List each line below that contains the string "catalogue". Case counts.
_ _ _ _
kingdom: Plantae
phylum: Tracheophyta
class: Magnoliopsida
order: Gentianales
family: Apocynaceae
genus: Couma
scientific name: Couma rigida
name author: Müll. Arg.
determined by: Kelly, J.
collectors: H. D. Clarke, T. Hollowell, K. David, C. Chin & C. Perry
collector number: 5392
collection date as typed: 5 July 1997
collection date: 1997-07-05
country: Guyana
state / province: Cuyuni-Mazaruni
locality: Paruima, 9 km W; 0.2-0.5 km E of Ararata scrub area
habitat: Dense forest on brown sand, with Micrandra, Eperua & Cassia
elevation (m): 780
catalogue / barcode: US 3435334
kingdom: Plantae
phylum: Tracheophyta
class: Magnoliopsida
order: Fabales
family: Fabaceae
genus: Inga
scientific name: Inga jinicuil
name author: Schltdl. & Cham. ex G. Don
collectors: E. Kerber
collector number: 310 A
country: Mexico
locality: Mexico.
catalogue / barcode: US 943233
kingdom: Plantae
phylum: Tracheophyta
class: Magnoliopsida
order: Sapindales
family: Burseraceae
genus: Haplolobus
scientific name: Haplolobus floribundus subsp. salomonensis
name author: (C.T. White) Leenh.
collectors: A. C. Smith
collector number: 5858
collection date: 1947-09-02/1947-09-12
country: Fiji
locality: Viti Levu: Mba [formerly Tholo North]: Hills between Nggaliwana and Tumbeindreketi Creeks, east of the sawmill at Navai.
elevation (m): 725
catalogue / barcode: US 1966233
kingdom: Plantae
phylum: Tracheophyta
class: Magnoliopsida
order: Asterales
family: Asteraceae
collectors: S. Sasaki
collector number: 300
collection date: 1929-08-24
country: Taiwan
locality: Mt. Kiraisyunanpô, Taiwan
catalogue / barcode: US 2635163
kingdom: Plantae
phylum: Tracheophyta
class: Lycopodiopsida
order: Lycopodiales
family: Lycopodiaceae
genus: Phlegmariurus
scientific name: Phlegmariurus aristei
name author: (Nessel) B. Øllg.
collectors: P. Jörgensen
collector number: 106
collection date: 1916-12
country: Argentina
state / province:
_ _ _ _
*ANSWER TO THE PROBLEM*.
catalogue / barcode: US 3435334
catalogue / barcode: US 943233
catalogue / barcode: US 1966233
catalogue / barcode: US 2635163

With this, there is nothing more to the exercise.